To that end, the conference’s final speaker was Roy Romer, the former Colorado governor and superintendent of the Los Angeles Unified School District, who is leading a recently unveiled $60 million campaign funded by the Gates Foundation and the Los Angeles-based Broad Foundation to put education on the voters’ and candidates’ agendas. (“Funds to Push Education as Election Issue,” May 2, 2007.)
But the most real-world talk—and suggested solutions—on the dropout problem came from Mr. Oates and the other young people who spoke of their experiences. Relationships with a teacher or another strong adult were often missing, they said.
Fallon O’Hagan, 21, dropped out of Lehman High School in the Bronx section of New York City in the 9th grade and never made it back. Like Mr. Oates, she described her classes as boring, and many of her teachers as uninterested in whether she came to school.
“So I just stopped going,” said Ms. O’Hagan, who now holds down two waitressing jobs in New York. “I think if a teacher had pulled me aside and talked to me, I probably could have gotten myself together.”

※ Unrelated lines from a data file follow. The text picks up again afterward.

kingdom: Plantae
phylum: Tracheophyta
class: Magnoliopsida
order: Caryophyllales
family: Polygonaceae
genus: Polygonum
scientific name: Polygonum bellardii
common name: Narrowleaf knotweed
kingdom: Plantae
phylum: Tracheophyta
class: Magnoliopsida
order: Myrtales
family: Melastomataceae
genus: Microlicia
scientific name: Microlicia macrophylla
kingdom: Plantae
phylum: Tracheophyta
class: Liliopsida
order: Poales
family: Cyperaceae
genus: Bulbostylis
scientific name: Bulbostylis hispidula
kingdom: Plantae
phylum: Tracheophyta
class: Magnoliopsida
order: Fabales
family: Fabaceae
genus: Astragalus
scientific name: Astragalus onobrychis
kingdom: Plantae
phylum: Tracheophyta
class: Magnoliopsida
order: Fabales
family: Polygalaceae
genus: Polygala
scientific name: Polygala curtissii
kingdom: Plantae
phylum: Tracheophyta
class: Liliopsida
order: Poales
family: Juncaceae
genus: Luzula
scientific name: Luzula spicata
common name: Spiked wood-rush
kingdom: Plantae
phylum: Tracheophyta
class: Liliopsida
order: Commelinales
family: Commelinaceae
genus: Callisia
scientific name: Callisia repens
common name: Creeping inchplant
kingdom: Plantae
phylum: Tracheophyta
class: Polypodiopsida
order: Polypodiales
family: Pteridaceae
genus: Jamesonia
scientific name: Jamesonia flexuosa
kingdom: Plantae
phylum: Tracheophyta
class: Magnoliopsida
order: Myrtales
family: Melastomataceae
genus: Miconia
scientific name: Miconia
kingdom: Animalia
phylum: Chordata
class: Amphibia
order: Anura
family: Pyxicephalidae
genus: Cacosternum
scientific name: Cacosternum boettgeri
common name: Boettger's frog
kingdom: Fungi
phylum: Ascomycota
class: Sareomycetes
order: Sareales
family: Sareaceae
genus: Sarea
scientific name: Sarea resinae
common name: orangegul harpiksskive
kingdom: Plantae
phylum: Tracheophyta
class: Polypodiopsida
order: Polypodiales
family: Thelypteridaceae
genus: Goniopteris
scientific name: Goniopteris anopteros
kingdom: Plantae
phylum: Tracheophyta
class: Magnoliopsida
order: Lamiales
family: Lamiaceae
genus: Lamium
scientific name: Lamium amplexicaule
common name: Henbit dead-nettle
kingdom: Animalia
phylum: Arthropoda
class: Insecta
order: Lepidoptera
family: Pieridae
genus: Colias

Ms. O’Hagan said she has regretted her decision to leave school ever since, and has tried at least once to earn her General Educational Development certificate.
“You start to feel like you are too far gone, and it’s really discouraging,” she said.
Jynell Harrison, 19, said some teachers at her large, high-poverty high school in Providence, R.I., were too quick to judge students negatively. Many of her classmates were dealing with broken families, supporting relatives, and coping with other deep social problems that made it hard for them to concentrate at school, she said.
“So they misinterpreted a loss of focus as a lack of determination and will, and that’s what it becomes,” she said.
Ms. Harrison, who had tried but failed to get into one of Providence’s best public high schools, graduated on time in 2005 and is now working to save money for college.
“I was one of the lucky ones,” she said.
Kristy Hignite, 18, said she feels lucky, too. In 9th grade, the student from Shelbyville, Ind., had already fallen behind in credits toward graduation. When she moved to a different town and high school for her sophomore year, the problem got worse. Trouble between her divorced parents distracted Ms. Hignite from schoolwork, and though she knew there were counselors she could talk to, she didn’t.
“I was afraid to approach them because I felt like my problem had to be bigger and better,” she said. “I was on the verge of just straying away.”